The one-time R.D. Lawrence Place, dedicated to the literary and conservationist work of its namesake, was rebranded as Nature’s Place, a more generalized interpretive centre, by the previous council.
None of these changes has seemed to have made a significant difference.
Walk-in traffic at the facility – which includes Nature’s Place, the Minden Hills Museum and the Agnes Jamieson Gallery – has flatlined for years.
It became clear late last month that the cultural centre’s budget would be laid on the chopping block as Minden Hills council attempts to keep the tax increase for 2016 below 10 per cent.
Myriad financial pressures, including, predominantly, the second year of five years of outrageous and unacceptable OPP billing increases, are pinching the township in a severe way.
Just the increase in the township’s policing bill – an increase of $391,000 this year, as the annual bill climbs to $2 million at the end of the phase-in – is greater than the first-round draft budget for the cultural centre, which was just below $340,000.
Reeve Brent Devolin said he can no longer justify the centre’s expense and low attendance to taxpayers and council instructed the township’s community services director to slash $50,000 from its budget for 2016. Devolin said he’d like to see the same next year, equating to a $100,000 cut over two years.
Some community members have bristled, remarking that of course the arts are first on the block as Devolin’s not-so-secret conservatism comes to bear.
Some are supportive, saying the centre’s budget is too high for the number of people it attracts.
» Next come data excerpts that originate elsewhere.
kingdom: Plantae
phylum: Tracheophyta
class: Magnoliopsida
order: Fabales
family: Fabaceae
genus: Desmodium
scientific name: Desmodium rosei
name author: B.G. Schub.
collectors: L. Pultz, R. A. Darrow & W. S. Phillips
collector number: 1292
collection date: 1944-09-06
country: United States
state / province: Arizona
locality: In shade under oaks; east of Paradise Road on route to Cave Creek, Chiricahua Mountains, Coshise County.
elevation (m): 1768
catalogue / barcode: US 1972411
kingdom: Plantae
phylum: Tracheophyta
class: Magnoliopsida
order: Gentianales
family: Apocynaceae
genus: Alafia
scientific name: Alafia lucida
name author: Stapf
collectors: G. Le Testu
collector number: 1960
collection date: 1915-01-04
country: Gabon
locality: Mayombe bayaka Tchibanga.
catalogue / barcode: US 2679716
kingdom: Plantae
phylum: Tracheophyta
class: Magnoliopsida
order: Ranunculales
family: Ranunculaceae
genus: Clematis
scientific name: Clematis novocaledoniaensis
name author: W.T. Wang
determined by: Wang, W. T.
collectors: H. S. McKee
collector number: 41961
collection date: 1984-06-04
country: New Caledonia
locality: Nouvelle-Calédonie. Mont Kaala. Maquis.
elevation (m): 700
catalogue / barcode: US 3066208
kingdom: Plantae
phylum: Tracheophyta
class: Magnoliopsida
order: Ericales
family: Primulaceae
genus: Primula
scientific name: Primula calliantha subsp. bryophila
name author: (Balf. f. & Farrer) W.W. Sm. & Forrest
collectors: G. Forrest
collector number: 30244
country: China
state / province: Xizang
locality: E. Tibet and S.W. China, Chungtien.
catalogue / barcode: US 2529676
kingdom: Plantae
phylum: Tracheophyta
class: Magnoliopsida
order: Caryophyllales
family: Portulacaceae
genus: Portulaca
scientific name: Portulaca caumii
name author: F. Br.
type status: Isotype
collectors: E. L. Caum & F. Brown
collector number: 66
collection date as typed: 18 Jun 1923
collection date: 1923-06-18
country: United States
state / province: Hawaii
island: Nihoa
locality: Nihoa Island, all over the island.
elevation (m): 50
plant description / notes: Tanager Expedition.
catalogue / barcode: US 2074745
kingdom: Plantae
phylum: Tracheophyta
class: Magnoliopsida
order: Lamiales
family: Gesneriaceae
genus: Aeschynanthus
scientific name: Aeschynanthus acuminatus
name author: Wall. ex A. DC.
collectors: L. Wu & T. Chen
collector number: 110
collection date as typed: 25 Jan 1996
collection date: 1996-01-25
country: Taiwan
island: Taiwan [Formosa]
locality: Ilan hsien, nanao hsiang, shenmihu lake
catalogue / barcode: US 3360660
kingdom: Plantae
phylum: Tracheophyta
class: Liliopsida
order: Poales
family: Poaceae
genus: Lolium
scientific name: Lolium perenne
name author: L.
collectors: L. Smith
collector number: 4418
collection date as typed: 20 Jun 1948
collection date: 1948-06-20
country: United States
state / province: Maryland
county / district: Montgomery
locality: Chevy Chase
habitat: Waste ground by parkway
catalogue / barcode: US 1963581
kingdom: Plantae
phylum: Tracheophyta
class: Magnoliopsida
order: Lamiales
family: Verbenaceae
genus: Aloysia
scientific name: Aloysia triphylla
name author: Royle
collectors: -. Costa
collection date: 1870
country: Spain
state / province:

There are even a few extremists who’d like to see the whole thing closed, the money used elsewhere.
There is no easy answer or clear solution when it comes to the cultural centre, but continued low traffic volumes at the facility indicate that perhaps its traditional programming needs an overhaul.
In the exposure department, social media is an easy and free way to promote the centre and while it has both a Facebook page and Twitter account, they need to be used on a regular basis to be effective.
The cultural centre Twitter account has just 88 followers and has been inactive since the new fall hours were posted on Sept. 3 of last year.
Audience engagement is a key part of social media success and social media experts will tell you that if you want to build an attentive Twitter audience, you should Tweet four to six times a day.
The cultural centre could do “did you know?” type posts with interesting bits of Minden history. It could ask people to identify mysterious, antique farming implements. It could regularly post pictures of the pieces on display at the art gallery.
As council moves to reduce the centre’s funding, a social media marketing plan would be a relatively easy and cost-effective way to promote the centre’s programming and exhibits.